> TEXTO:

-----

Tema central

Feminismo: dudas y contradicciones


Nueva Sociedad 78 / Julio - Agosto 1985

¿Por qué la mayoría de las mujeres no se sienten identificadas con el feminismo? Partiendo de la premisa de que plantear las dificultades es el primer paso para avanzar en su solución, este artículo trata de identificar y analizar algunos de los problemas que encuentra el movimiento feminista. 

Los problemas han sido reunidos en dos grandes rubros: lo que atañe principalmente a la dinámica del movimiento (el lenguaje, la confusión entre la realidad y los objetivos, las prioridades) y lo que se refiere al campo de lo privado (cómo ser madre y feminista, los avatares de la pareja, la seducción y la mujer-objeto).

Feminismo: dudas y contradicciones

¿Tú eres feminista? Estábamos en una radio y fue la primera pregunta que me hizo. Este verano, en Buenos Aires -... porque a mí me cargan las feministas-, prosiguió antes de que pudiera responderle. La miré desconcertada: una periodista joven, buenamoza, con una gran sonrisa alegre. De esas mujeres que en principio tendrían que sentirse interpretadas por el feminismo, «nuestro feminismo», el de los años 70. ¿Por qué te cargan? -¡Me gustan los hombres!-. Ni siquiera vaciló, como si una cosa excluyera la otra y «ser» feminista fuera sinónimo de monja o lesbiana. 

¿Por qué hoy, en 1985, una mujer joven, que trabaja, perteneciente a aquello que llamamos «capas medias», viviendo en una gran ciudad como Buenos Aires, no solo no se siente identificada con el feminismo, sino que se presenta estableciendo una distancia: aquí estoy yo con mi propia historia, y allá ellas, las otras, las «feministas»? Después de la entrevista logramos conversar largo y me contó quién era y lo que hacía. Entonces me di cuenta de que en su vida de todos los días había integrado mucho de eso por lo que vivimos luchando nosotras las feministas, desde hace tantos años. Y esta es la primera de las paradojas que quiero plantear: el movimiento feminista ha surgido y se ha desarrollado de una manera no lineal, pero la naturaleza misma de sus postulados hace que cada militante -y sus amigas, y las amigas de las amigas, en una progresión casi exponencial- vayan incorporando las nuevas ideas en la reflexión y en el quehacer cotidianos, de tal manera que poco a poco esos postulados se transforman en una adquisición para muchas mujeres que no saben (o no pueden, o no quieren saber), por ejemplo, que hay una relación entre la manera como asumen una actividad profesional, la manera como enfocan su propia sexualidad, o como se relacionan con su(s) pareja(s) y el movimiento feminista. Porque igual como nosotras no inventamos la rebelión de las mujeres ni el feminismo, sino que existía mucho antes -con otras características y otras prioridades- y hemos elaborado apoyándonos en las adquisiciones de luchas anteriores, de la misma manera que ahora nuevas generaciones de mujeres construyen -a veces sin saberlo- sobre lo que ya ha sido adquirido gracias al movimiento feminista.

-----

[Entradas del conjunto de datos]
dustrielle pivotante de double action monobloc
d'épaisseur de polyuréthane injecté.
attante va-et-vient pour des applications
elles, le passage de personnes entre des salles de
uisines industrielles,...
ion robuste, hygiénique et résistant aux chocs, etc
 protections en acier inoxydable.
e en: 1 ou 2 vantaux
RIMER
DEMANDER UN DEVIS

-----

> CONSIGNA:
Continúa el artículo sobre las dudas y contradicciones del feminismo a partir de su última oración.

> RESPUESTA:
Hubo un tiempo en que los (las) militantes -de cualquier movimiento de izquierda- considerábamos que, por escrito y en público, era necesario (casi obligatorio) insistir sobre los logros y buenas perspectivas del movimiento, silenciando las dudas y los errores. Nuestros textos se fueron tornando cada vez más triunfalistas y unilaterales, no eran ya reflejo ni interpretación de las situaciones que afrontábamos sino su imagen idealizada. Como no dispongo de mucho espacio y considero que el triunfalismo distorsiona y des-ayuda, no pretendo extenderme sobre los éxitos ni exponer las investigaciones que nos han permitido cuestionar los roles y los estereotipos, sino que quiero reflexionar sobre lo que nos causa problemas. Valga este preámbulo por una explicación, a veces lo que se interpreta por pesimismo es solo un esfuerzo de lucidez.

El lenguaje

El feminismo se ha ido elaborando colectivamente, sobre todo a través de un trabajo en pequeños grupos donde hemos aprendido a conocernos y a estimarnos. En estas discusiones hemos comprendido que, como género históricamente dominado, carecemos (mejor dicho, hemos sido desposeídas) de los instrumentos y las estructuras conceptuales que debieran permitirnos entender nuestra situación. Dicho en otros términos, nos hemos dado cuenta de que incluso el lenguaje -vehículo de las ideas- ha sido elaborado por otros, para expresar una visión de la realidad que no es la nuestra, sus estructuras no nos convienen y para la mayoría de nosotras son incluso incomprensibles.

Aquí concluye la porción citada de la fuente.